> **TASK BRIEF**:
Put the lines below into a numbered list, skipping any blank lines and leaving out the pictures.

==================================================

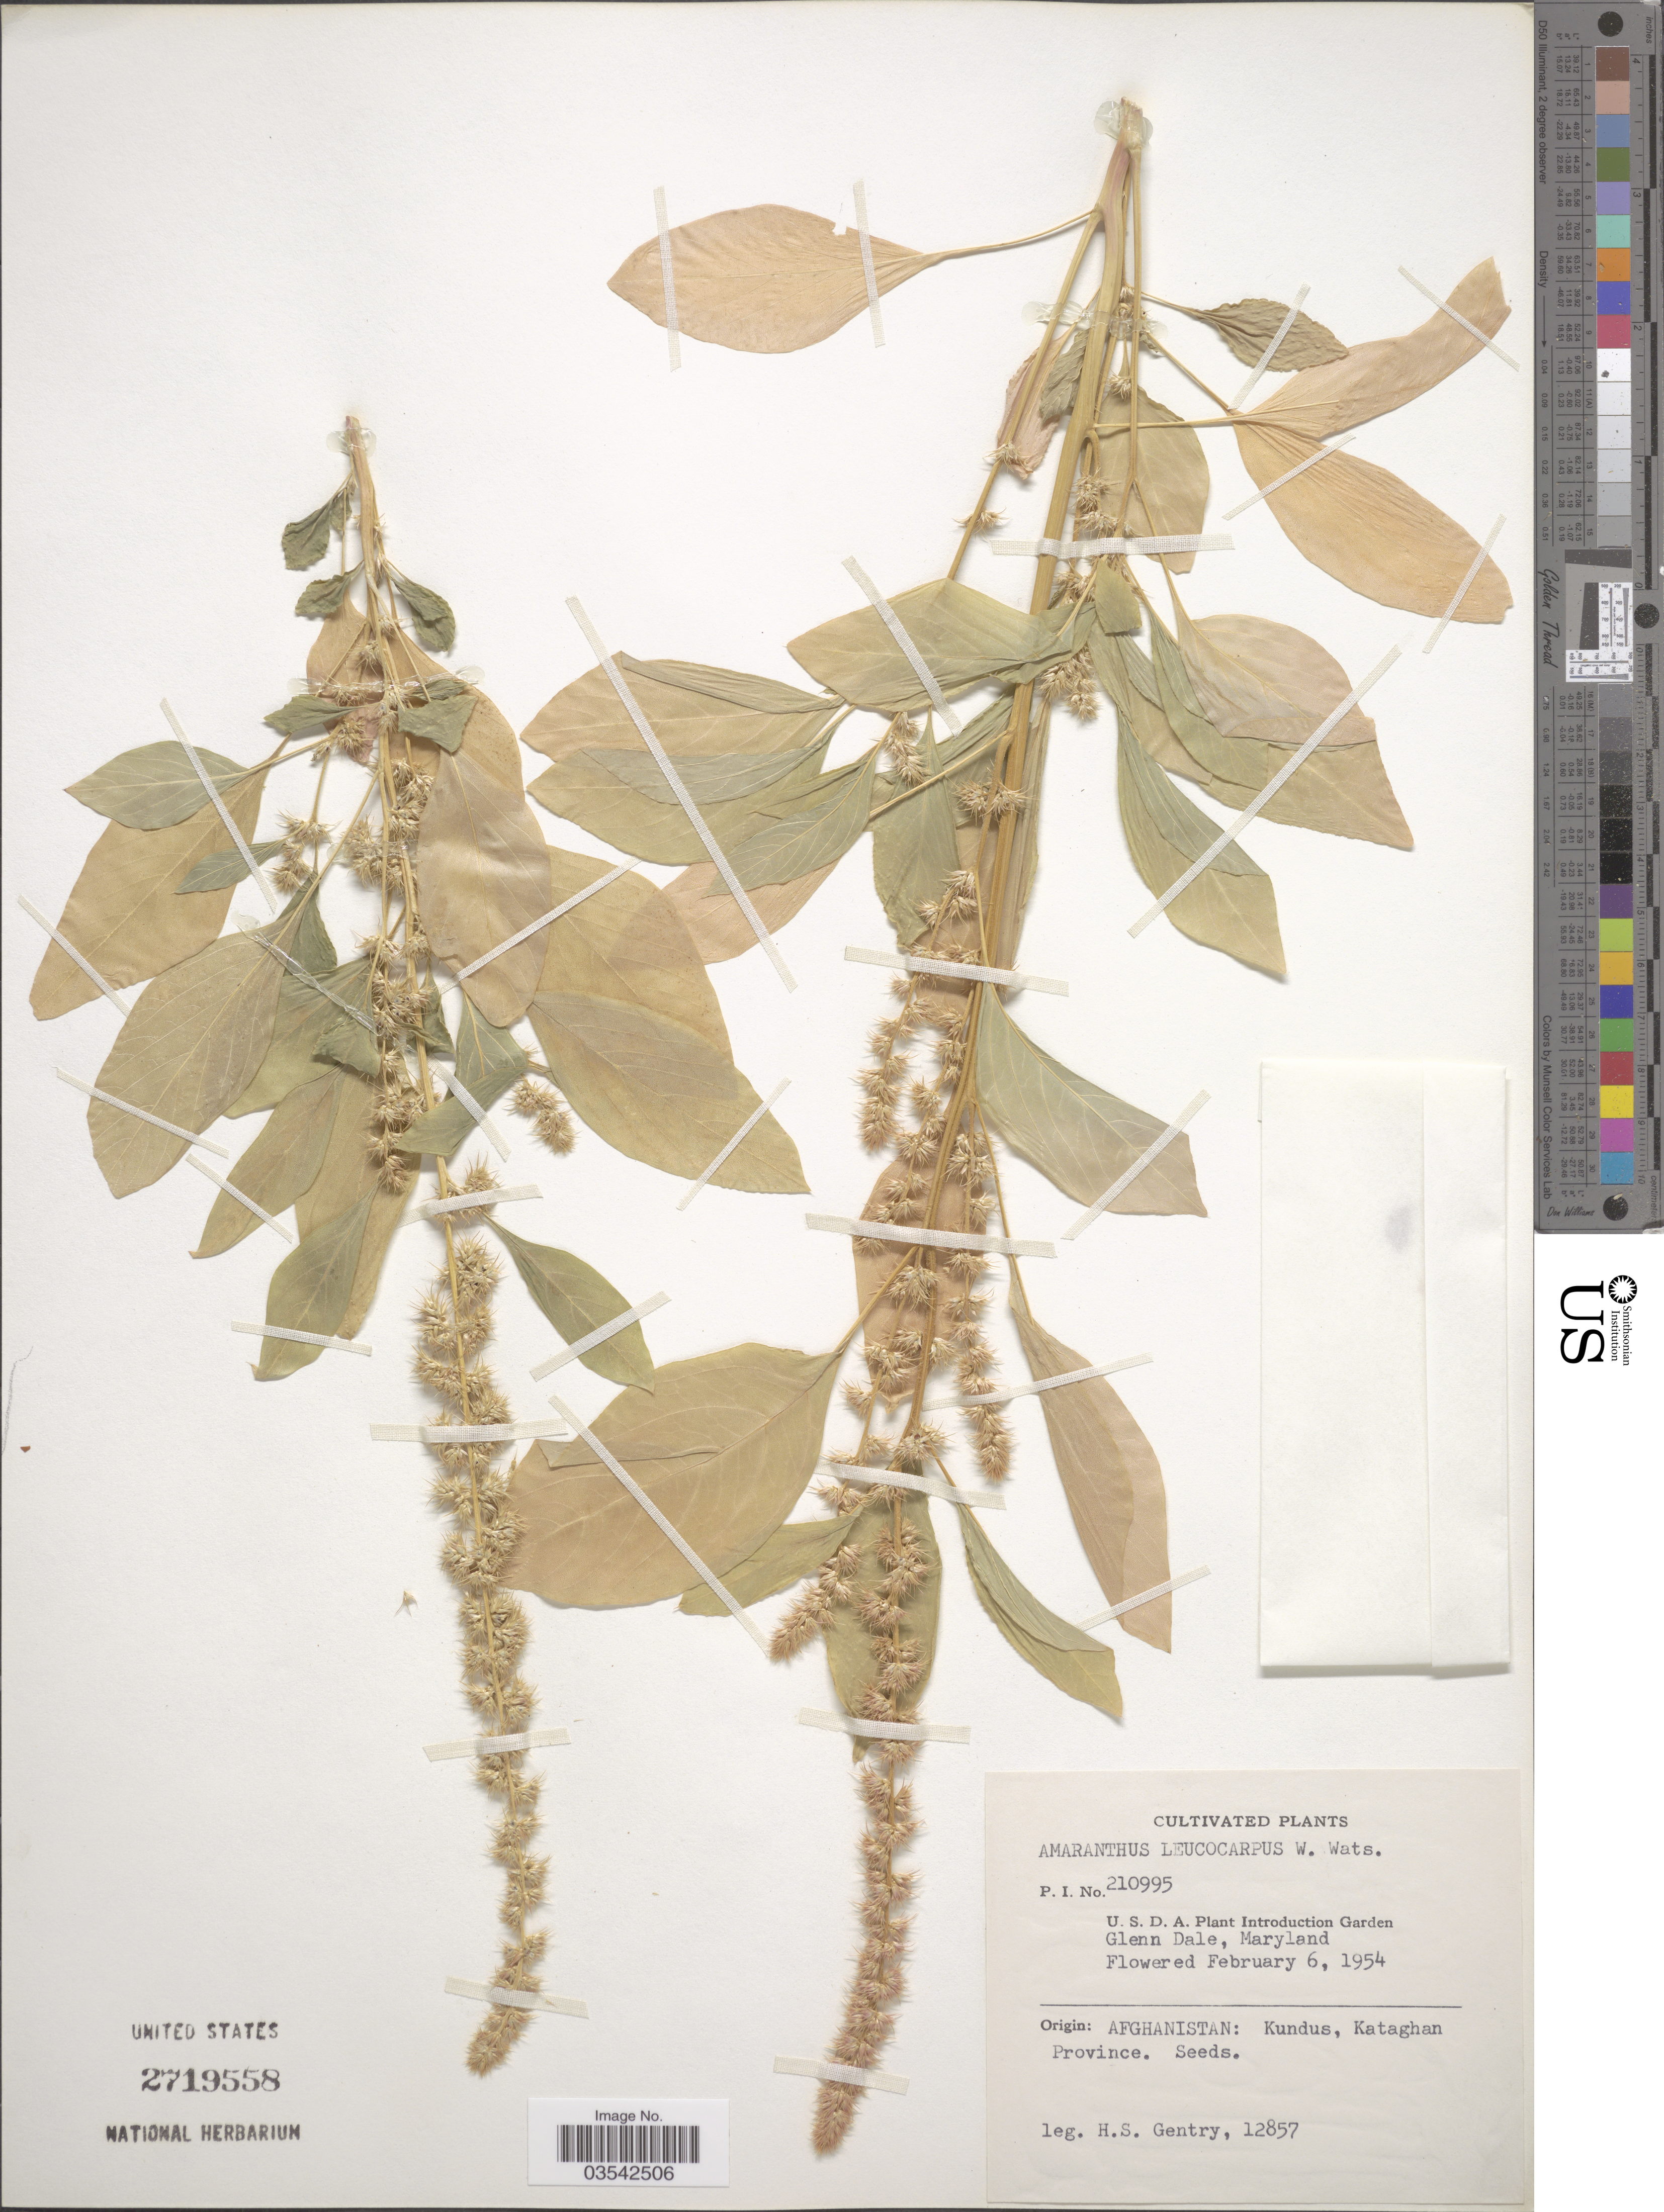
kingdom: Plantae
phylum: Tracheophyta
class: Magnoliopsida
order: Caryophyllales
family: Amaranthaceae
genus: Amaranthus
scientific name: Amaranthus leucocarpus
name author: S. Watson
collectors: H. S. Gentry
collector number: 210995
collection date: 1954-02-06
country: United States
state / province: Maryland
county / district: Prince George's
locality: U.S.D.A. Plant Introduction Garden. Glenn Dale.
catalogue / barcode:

==================================================

> **TASK SOLUTION**:
1. kingdom: Plantae
2. phylum: Tracheophyta
3. class: Magnoliopsida
4. order: Caryophyllales
5. family: Amaranthaceae
6. genus: Amaranthus
7. scientific name: Amaranthus leucocarpus
8. name author: S. Watson
9. collectors: H. S. Gentry
10. collector number: 210995
11. collection date: 1954-02-06
12. country: United States
13. state / province: Maryland
14. county / district: Prince George's
15. locality: U.S.D.A. Plant Introduction Garden. Glenn Dale.
16. catalogue / barcode:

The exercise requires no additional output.